YOUR TASK:
Pick out every line in the entries below that contains the word "Borax", and copy each of those lines.
[MATERIAL FOR THE TASK]
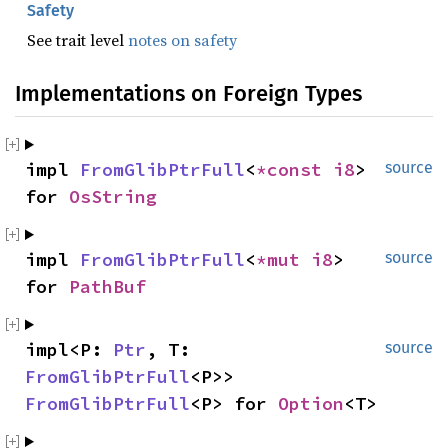
Safety
See trait level
notes on safety
Implementations on Foreign Types
impl 
FromGlibPtrFull
<
*const 
i8
> 
source
for 
OsString
impl 
FromGlibPtrFull
<
*mut 
i8
> 
source
for 
PathBuf
impl<P: 
Ptr
, T: 
source
FromGlibPtrFull
<P>> 
FromGlibPtrFull
<P> for 
Option
<T>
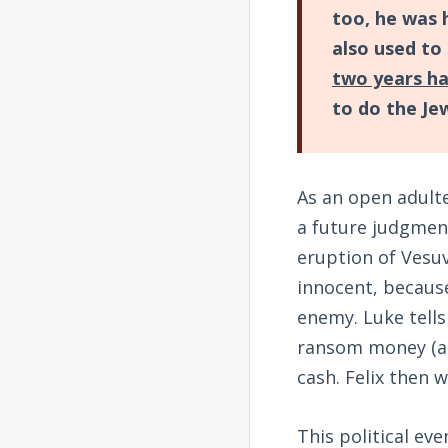
too, he was 
also used to
two years h
to do the Jew
As an open adulte
a future judgment
eruption of Vesuv
innocent, because
enemy. Luke tells
ransom money (a 
cash. Felix then w
This political eve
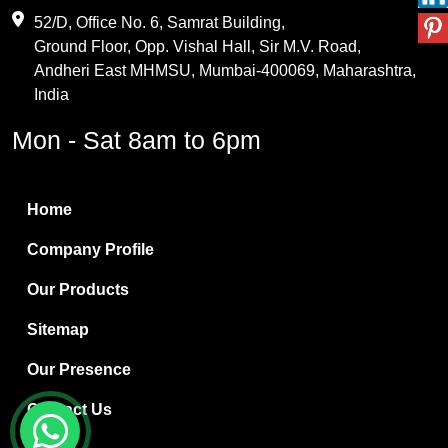
Maleic Anhydride
52/D, Office No. 6, Samrat Building,
Ground Floor, Opp. Vishal Hall, Sir M.V. Road,
PVC Resin
Andheri East MHMSU, Mumbai-400069, Maharashtra,
Methylene Chloride
India
Borax Pentahydrate
Mon - Sat 8am to 6pm
Titanium Dioxide
Boric Acid
Home
Bentonite Clay
Company Profile
White Bentonite
Our Products
Melamine Wood
Sitemap
Melamine Laminates
Our Presence
PVC Resin Pipe Grades
Contact Us
Borax Decahydrate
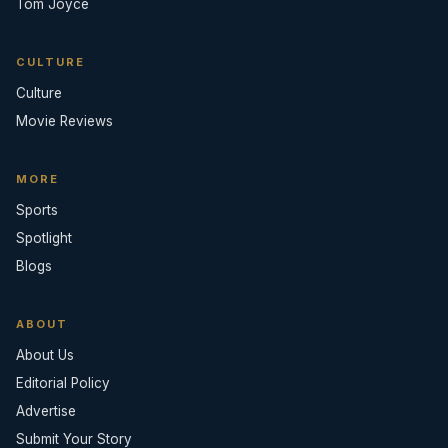
Tom Joyce
CULTURE
Culture
Movie Reviews
MORE
Sports
Spotlight
Blogs
ABOUT
About Us
Editorial Policy
Advertise
Submit Your Story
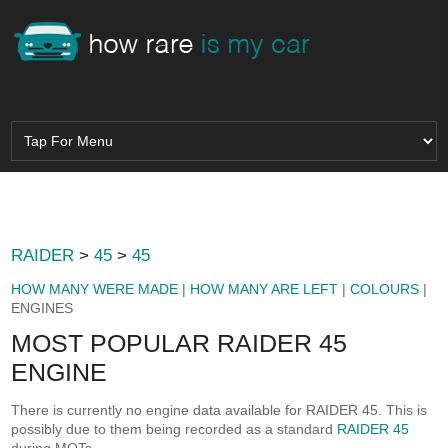
RAIDER
>
45
>
45
HOW MANY WERE MADE
|
HOW MANY ARE LEFT
|
COLOURS
|
ENGINES
MOST POPULAR RAIDER 45
ENGINE
There is currently no engine data available for RAIDER 45. This is
possibly due to them being recorded as a standard
RAIDER 45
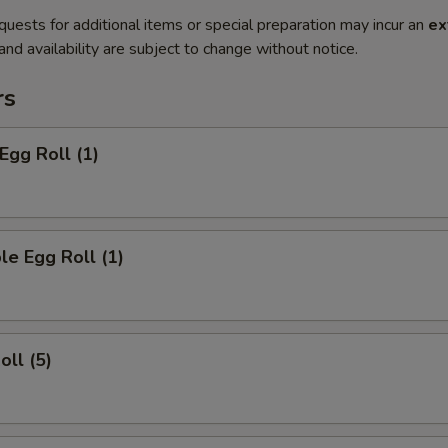
quests for additional items or special preparation may incur an
ex
 and availability are subject to change without notice.
rs
Egg Roll (1)
le Egg Roll (1)
oll (5)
[/MATERIAL FOR THE TASK]
SOLUTION TO THE EXERCISE:
Borax Pentahydrate
Borax Decahydrate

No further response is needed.